QS Study

High Rocky Coasts: Erosional Landforms

Along the high rocky coasts, the rivers appear to have been drowned with the highly irregular coastline. The coastline appears highly indented with an extension of water into the land where glacial valleys (fjords) are present. The hillsides drop off sharply into the water. Shores do not show any depositional landforms initially. Erosion features dominate.

Along high rocky coasts, waves break with great force against the land shaping the hillsides into cliffs. With constant pounding by waves, the cliffs recede leaving a wave-cut platform in front of the sea cliff. Waves gradually minimize the irregularities along the shore.

The materials which fall off, and removed from the sea cliffs, gradually break into smaller fragments and roll to roundness, will get deposited in the offshore. After a considerable period of cliff development and retreat when coastline turns somewhat smooth, with the addition of some more material to this deposit in the offshore, a wave-built terrace would develop in front of the wave-cut terrace.

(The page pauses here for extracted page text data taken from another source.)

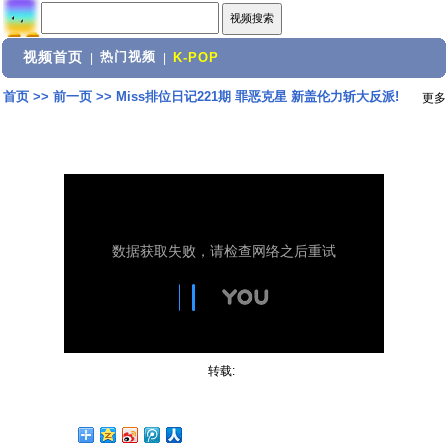
视频首页
热门视频
|
|
K-POP
首页
>>
前一页
>>
Miss排位日记221期 罪恶克星 新盖伦力斩大反派!
更多
转载: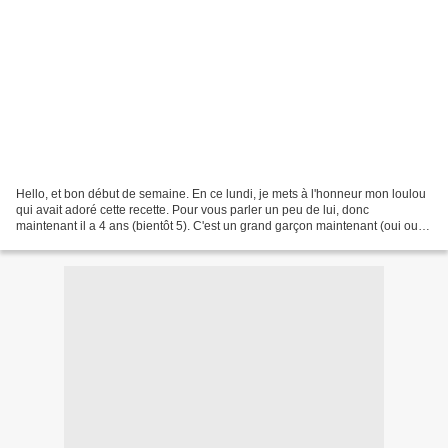
Hello, et bon début de semaine. En ce lundi, je mets à l'honneur mon loulou
qui avait adoré cette recette. Pour vous parler un peu de lui, donc
maintenant il a 4 ans (bientôt 5). C'est un grand garçon maintenant (oui oui
c'est très important) et il adore...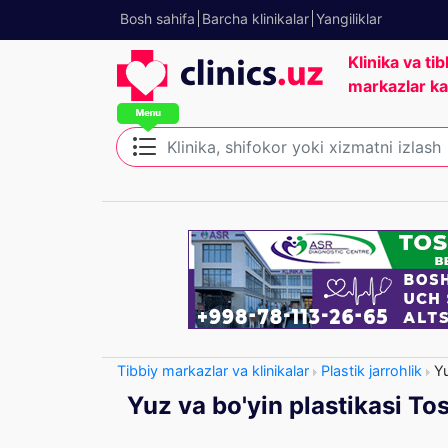
Bosh sahifa
Barcha klinikalar
Yangiliklar
Klinika va tib
markazlar ka
Tibbiy markazlar va klinikalar
Plastik jarrohlik
Yu
Yuz va bo'yin plastikasi To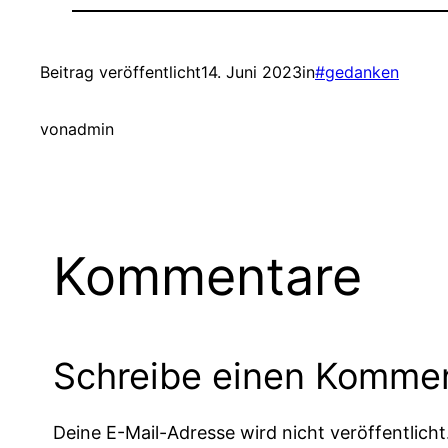
Beitrag veröffentlicht
14. Juni 2023
in
#gedanken
von
admin
Kommentare
Schreibe einen Komme
Deine E-Mail-Adresse wird nicht veröffentlicht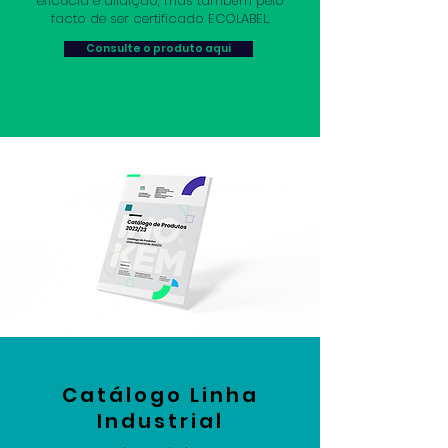
eficácia e diluição, mas também pelo
facto de ser certificado ECOLABEL.
Consulte o produto aqui
Catálogo Linha
Industrial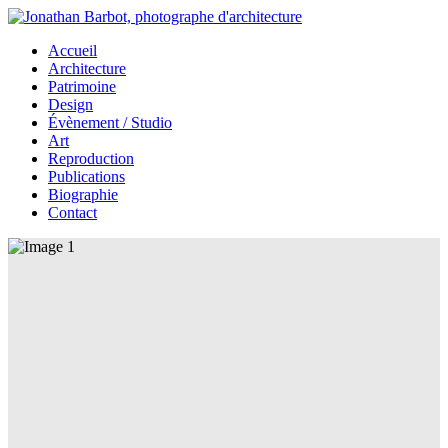
Accueil
Architecture
Patrimoine
Design
Évènement / Studio
Art
Reproduction
Publications
Biographie
Contact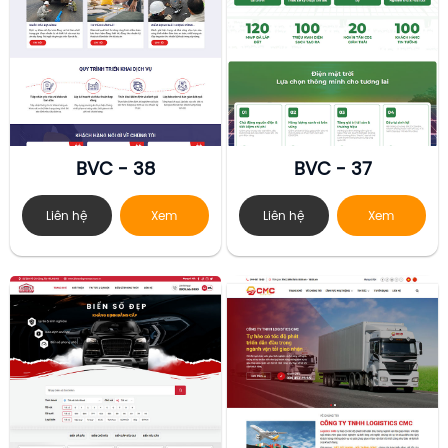
BVC - 38
BVC - 37
Liên hệ
Xem
Liên hệ
Xem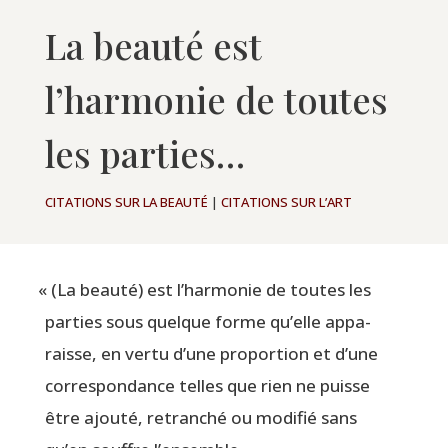
La beauté est
l’harmonie de toutes
les parties…
CITATIONS SUR LA BEAUTÉ
|
CITATIONS SUR L’ART
«
(La beau­té) est l’harmonie de toutes les
par­ties sous quelque forme qu’elle appa­
raisse, en ver­tu d’une pro­por­tion et d’une
cor­res­pon­dance telles que rien ne puisse
être ajou­té, retran­ché ou modi­fié sans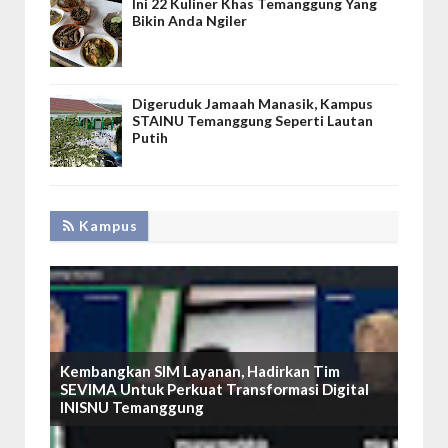
Ini 22 Kuliner Khas Temanggung Yang
Bikin Anda Ngiler
Digeruduk Jamaah Manasik, Kampus
STAINU Temanggung Seperti Lautan
Putih
Kampus
Kembangkan SIM Layanan, Hadirkan Tim
SEVIMA Untuk Perkuat Transformasi Digital
INISNU Temanggung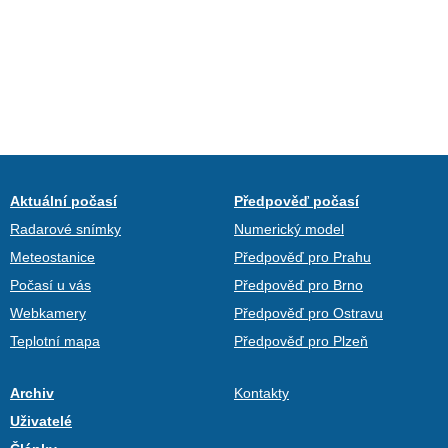
Aktuální počasí
Předpověď počasí
Radarové snímky
Numerický model
Meteostanice
Předpověď pro Prahu
Počasí u vás
Předpověď pro Brno
Webkamery
Předpověď pro Ostravu
Teplotní mapa
Předpověď pro Plzeň
Archiv
Kontakty
Uživatelé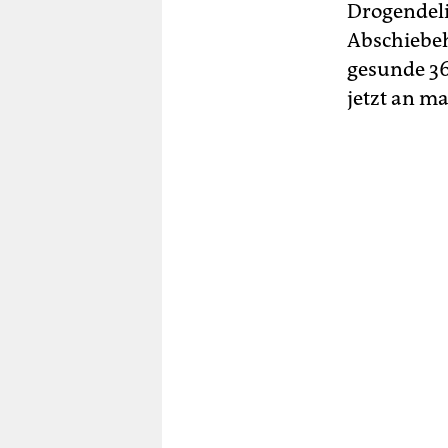
Drogendelik
Abschiebeh
gesunde 36-
jetzt an m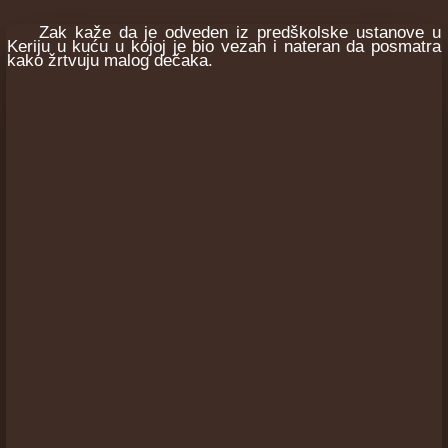
Zak kaže da je odveden iz predškolske ustanove u
Keriju u kuću u kojoj je bio vezan i nateran da posmatra
kako žrtvuju malog dečaka.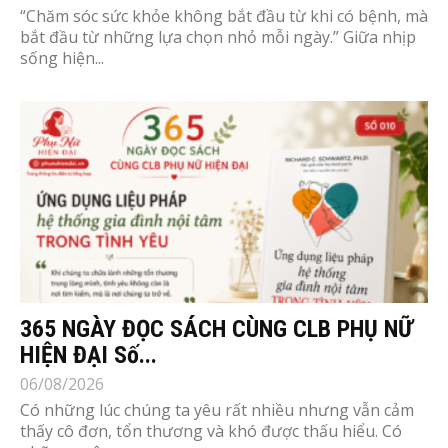
“Chăm sóc sức khỏe không bắt đầu từ khi có bệnh, mà
bắt đầu từ những lựa chọn nhỏ mỗi ngày.” Giữa nhịp
sống hiện...
365 NGÀY ĐỌC SÁCH CÙNG CLB PHỤ NỮ
HIỆN ĐẠI Số...
06/08/2026
Có những lúc chúng ta yêu rất nhiều nhưng vẫn cảm
thấy cô đơn, tổn thương và khó được thấu hiểu. Có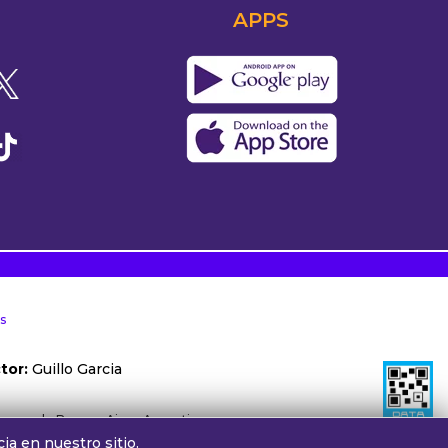
APPS
s
tor:
Guillo Garcia
ónoma de Buenos Aires, Argentina.
ia en nuestro sitio.
otros:
cv@alphamedia.com.ar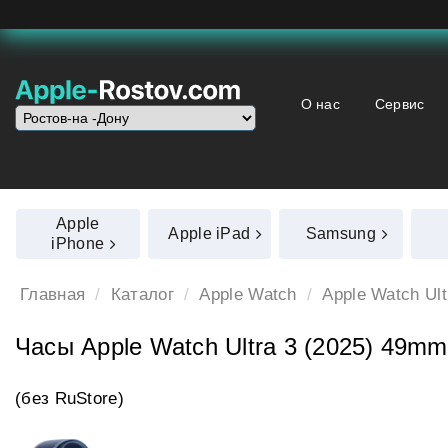
О нас
Сервис
Apple
Apple iPad
Samsung
iPhone
Главная
Каталог
Apple Watch
Apple Watch Ult
Часы Apple Watch Ultra 3 (2025) 49mm 
(без RuStore)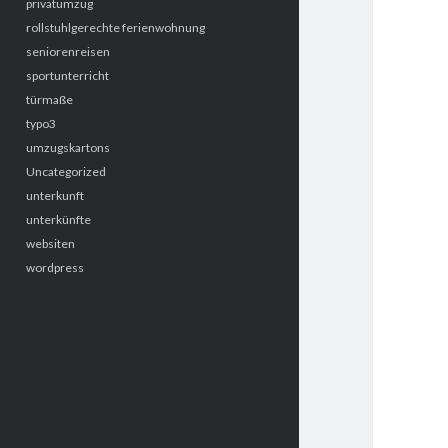
privatumzug
rollstuhlgerechte ferienwohnung
seniorenreisen
sportunterricht
türmaße
typo3
umzugskartons
Uncategorized
unterkunft
unterkünfte
websiten
wordpress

As the erosion along the coast takes place a good supply material becomes available to longshore currents and waves to deposit them as beaches along the shore and as bars (long ridges of sand and/or shingle parallel to the coast) in the nearshore zone. Bars are submerged features and when bars show up above water, they are called barrier bars. Barrier bar which gets keyed up to the headland of a bay is called a spit. When bather bars and spits form at the mouth of a bay and block it, a lagoon forms. The lagoons would gradually get filled up by sediments from the land giving rise to a coastal plain.